Images

Image of Moel Fferna (Cairn(s)) by GLADMAN

The rucksack provides some scale... this is a big cairn; it can be difficult to focus upon the green body below the collapsed (strange, that) muppet shelters on top – but there you are.

Image credit: Robert Gladstone
Image of Moel Fferna (Cairn(s)) by GLADMAN

Looking approx west, the landscape trademark Berwyn deep heather making the going – anywhere but upon the landrover track – very difficult indeed.

Image credit: Robert Gladstone
Image of Moel Fferna (Cairn(s)) by GLADMAN

The loose stone forms but a small part of the surviving monument... the underlying grassy footprint is very substantial indeed.

Image credit: Robert Gladstone
Image of Moel Fferna (Cairn(s)) by thesweetcheat

In biting wind, poor visibility and surrounded by bog, this February visit lacked reward in truth. Come on a sunny day and admire the views instead.

Image credit: A. Brookes (20.2.2011)
Image of Moel Fferna (Cairn(s)) by thesweetcheat

The impressive bulk of the original cairn, still substantial beneath the walkers’ shelter. Of the trig point, there is now no sign.

Image credit: A. Brookes (20.2.2011)

Articles

Moel Fferna

On the map, the route looks straightforward, with little in the way of ascent or descent over the three miles or so between Pen Bwlch Llandrillo (north top) and Moel Fferna. The Nuttalls helpfully inform us “a path has developed beside the fence which runs the whole way, making walking and route-finding quite straightforward”. Sounds fine, even on such a fog-bound day as today. What neither map nor guidebook tell us is just how miserable a slog the next three miles will turn out to be. For a start, on heading northeast we have found ourselves more exposed to a wind now blowing in keenly from our front-right. The wind carries with it a stinging rain, quickly lowering our temperature and splattering my glasses to render the already limited visibility almost non-existent. Secondly, the “path” that “has developed” is barely anything more than a boggy rut cutting through heather and mud. The surface is anything but level, every few steps requiring a detour around a crumbling peat hag or muddy pool. The heather drags at our shins, making each lift of the leg a trial.

With no visibility, it becomes near-impossible to gauge how far we’ve come and how far we still have to go. Instead, we concentrate all our efforts into placing our feet and forcing ourselves on into the soaking, freezing wind. Although there is little real up-and-down, each minor rise becomes an impediment of cliff-like proportions. By the time we reach Cerrig Coediog, we’ve pretty much had enough, but we’re so close that it would be a waste of our efforts so far to turn back. We plod on down to the bwlch, from where one last climb to the summit awaits us.

= = = = = = =

What the exercise asks — Please write the next part of the Moel Fferna walk account above, picking up right after its final sentence.

= = = = = = =

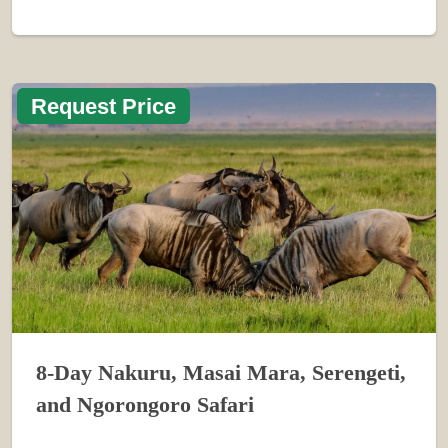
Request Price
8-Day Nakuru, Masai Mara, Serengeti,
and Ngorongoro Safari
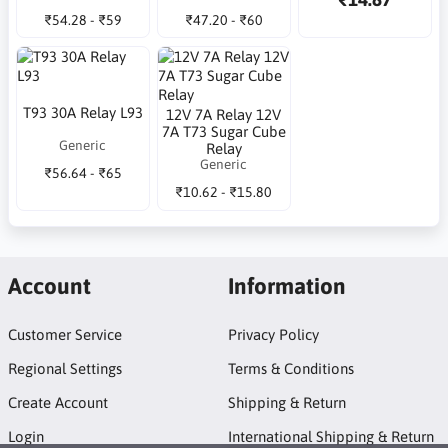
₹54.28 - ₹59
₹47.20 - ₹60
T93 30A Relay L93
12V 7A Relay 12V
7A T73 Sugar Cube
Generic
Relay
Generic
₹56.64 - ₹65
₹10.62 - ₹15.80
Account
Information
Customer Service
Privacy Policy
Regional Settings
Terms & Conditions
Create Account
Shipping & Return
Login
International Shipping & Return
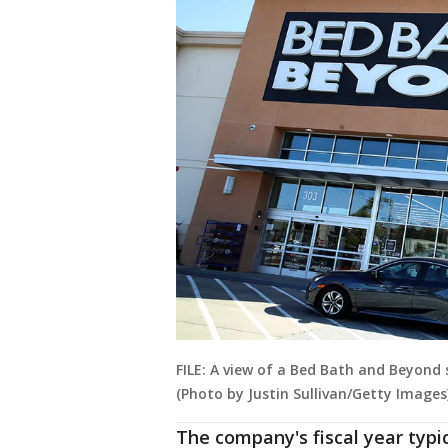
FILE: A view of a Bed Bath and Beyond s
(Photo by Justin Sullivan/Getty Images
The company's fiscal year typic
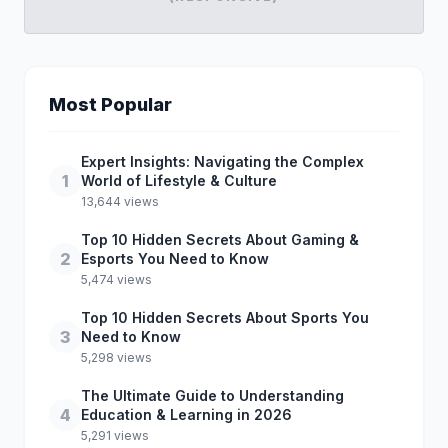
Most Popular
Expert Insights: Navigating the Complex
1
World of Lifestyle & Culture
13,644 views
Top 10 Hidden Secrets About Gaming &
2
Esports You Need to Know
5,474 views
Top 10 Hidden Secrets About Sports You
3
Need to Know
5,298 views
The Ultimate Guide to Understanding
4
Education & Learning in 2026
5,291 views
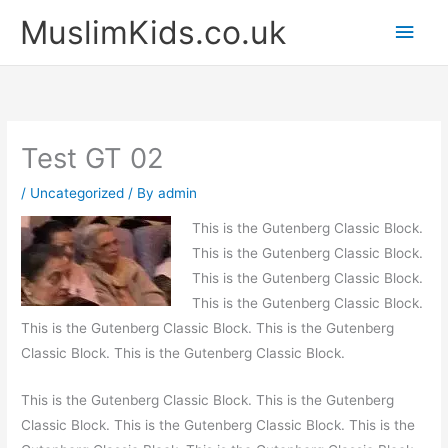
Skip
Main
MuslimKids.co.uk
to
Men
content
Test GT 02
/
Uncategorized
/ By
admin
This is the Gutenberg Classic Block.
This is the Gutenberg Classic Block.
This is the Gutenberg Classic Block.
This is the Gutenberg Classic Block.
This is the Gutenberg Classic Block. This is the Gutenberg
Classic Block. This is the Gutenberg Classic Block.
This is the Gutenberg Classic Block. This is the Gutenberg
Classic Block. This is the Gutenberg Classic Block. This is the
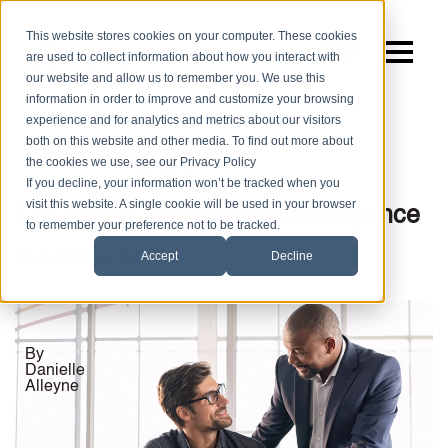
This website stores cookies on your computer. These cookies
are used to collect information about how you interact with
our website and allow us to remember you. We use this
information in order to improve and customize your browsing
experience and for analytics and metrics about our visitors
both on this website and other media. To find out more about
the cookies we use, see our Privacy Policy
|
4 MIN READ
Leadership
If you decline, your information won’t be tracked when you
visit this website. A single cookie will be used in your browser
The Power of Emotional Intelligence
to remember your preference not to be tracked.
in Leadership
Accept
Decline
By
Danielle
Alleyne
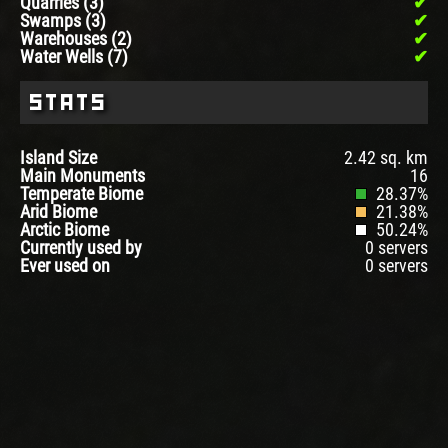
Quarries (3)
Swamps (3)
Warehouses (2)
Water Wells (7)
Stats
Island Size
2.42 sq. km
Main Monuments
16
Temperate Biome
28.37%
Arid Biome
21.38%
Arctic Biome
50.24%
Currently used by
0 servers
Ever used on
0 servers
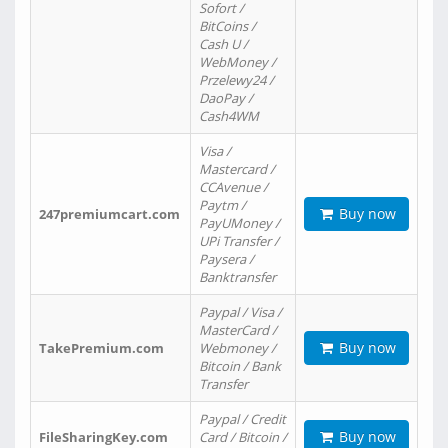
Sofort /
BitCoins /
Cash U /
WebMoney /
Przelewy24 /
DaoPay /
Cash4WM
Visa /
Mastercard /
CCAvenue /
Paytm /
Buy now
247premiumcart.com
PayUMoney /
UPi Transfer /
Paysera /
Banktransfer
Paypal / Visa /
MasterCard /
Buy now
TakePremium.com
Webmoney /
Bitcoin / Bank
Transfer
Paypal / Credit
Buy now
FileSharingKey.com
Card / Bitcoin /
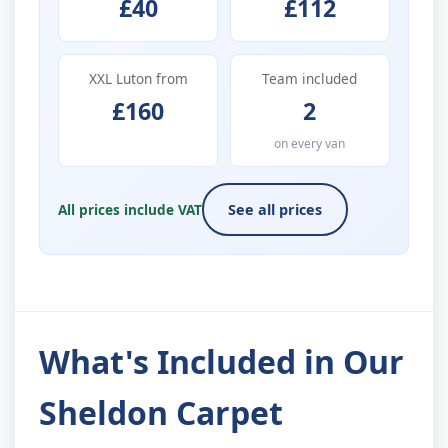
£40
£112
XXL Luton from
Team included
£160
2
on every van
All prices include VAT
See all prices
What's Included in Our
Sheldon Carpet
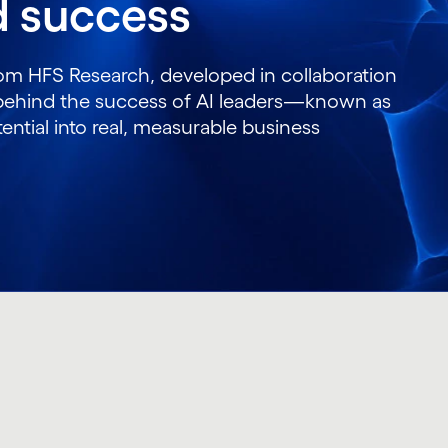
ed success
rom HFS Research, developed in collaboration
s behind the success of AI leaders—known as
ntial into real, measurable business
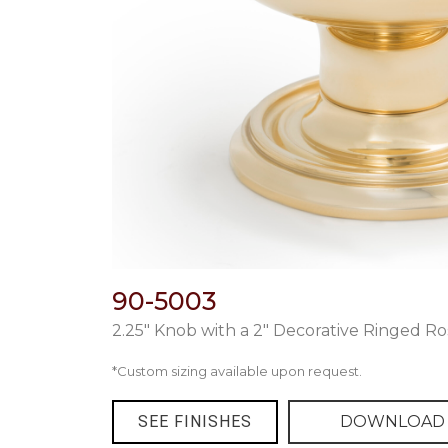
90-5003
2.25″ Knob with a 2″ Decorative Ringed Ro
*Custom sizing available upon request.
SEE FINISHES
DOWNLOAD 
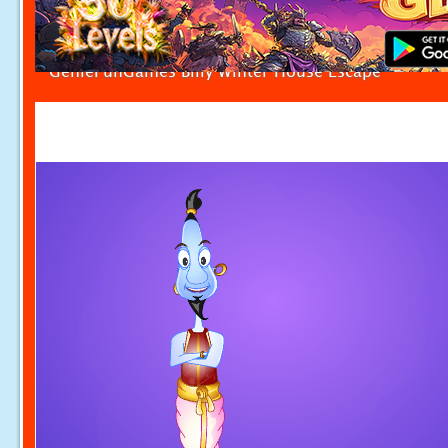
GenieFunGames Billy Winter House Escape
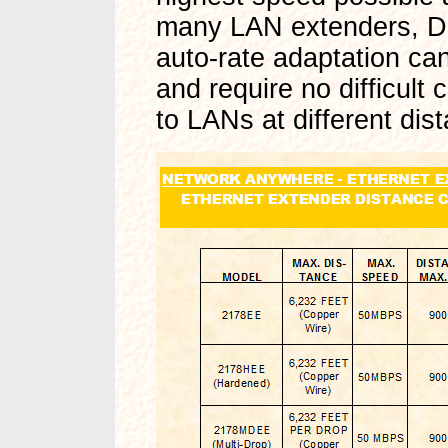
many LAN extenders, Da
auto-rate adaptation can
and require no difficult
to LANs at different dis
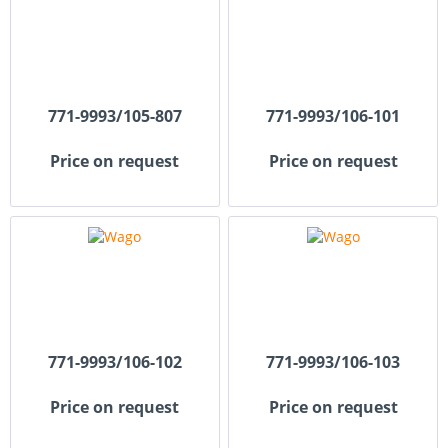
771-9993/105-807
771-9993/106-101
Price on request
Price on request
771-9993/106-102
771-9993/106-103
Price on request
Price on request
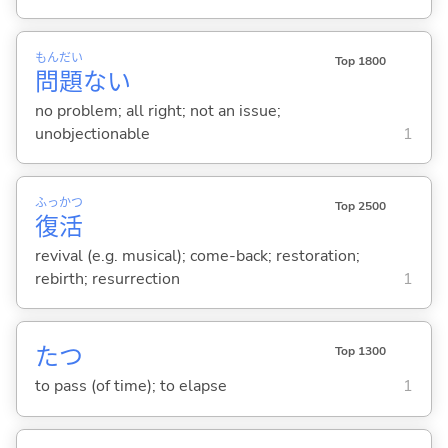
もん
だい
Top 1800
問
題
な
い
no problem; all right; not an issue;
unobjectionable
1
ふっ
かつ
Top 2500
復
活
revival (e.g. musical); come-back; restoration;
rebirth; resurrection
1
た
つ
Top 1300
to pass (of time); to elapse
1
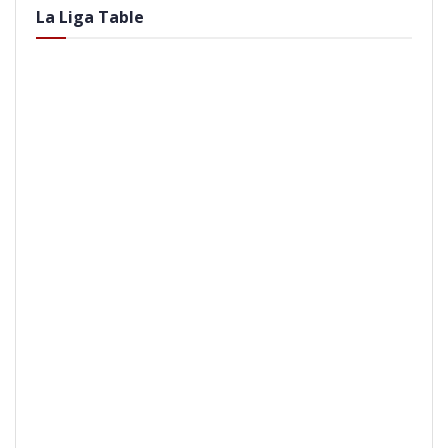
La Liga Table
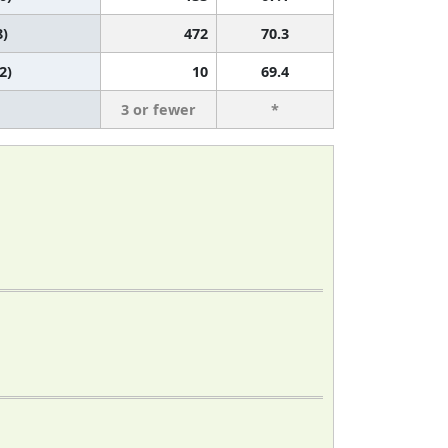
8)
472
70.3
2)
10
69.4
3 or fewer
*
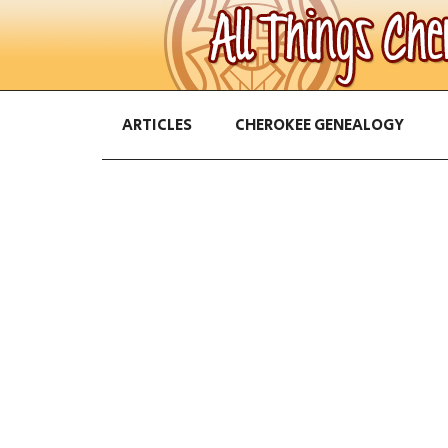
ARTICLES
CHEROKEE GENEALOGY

= = = = = = =

Answer space —
At first a broad, muddy path heads away north, but soon reaches an area of waterlogged, impassable bog. The only option is to divert around to the west, but this involves leaving the path to force a way through the tough heather that characterises these Berwyns slopes. Progress is very, very difficult. G/F’s leg is playing up at the constant lifting needed to negotiate the vegetation. Despite waterproof boots, her feet are now quite wet (mine aren’t much better) and there is little in the way of enjoyment to be had from any of this. Eventually we hit a narrow path running laterally across our route, we still can’t see the summit so it’s difficult to know how far we have left to go. We take this and soon meet up with the main path again, still making its way north and upwards.

The final straw looms out of the mist in the shape of a stile. You know those stiles that you sometimes find on uphill routes where even getting your leg onto the lowest board is a struggle? One of those. I have been with my G/F for a long time, but never have I seen such an expression of “I’m going to kill you” as I do when she sees this stile. Any comment I could make along the lines of “nearly there” is unlikely to help now. But we climb the stile and plod on, across yet more featureless bog.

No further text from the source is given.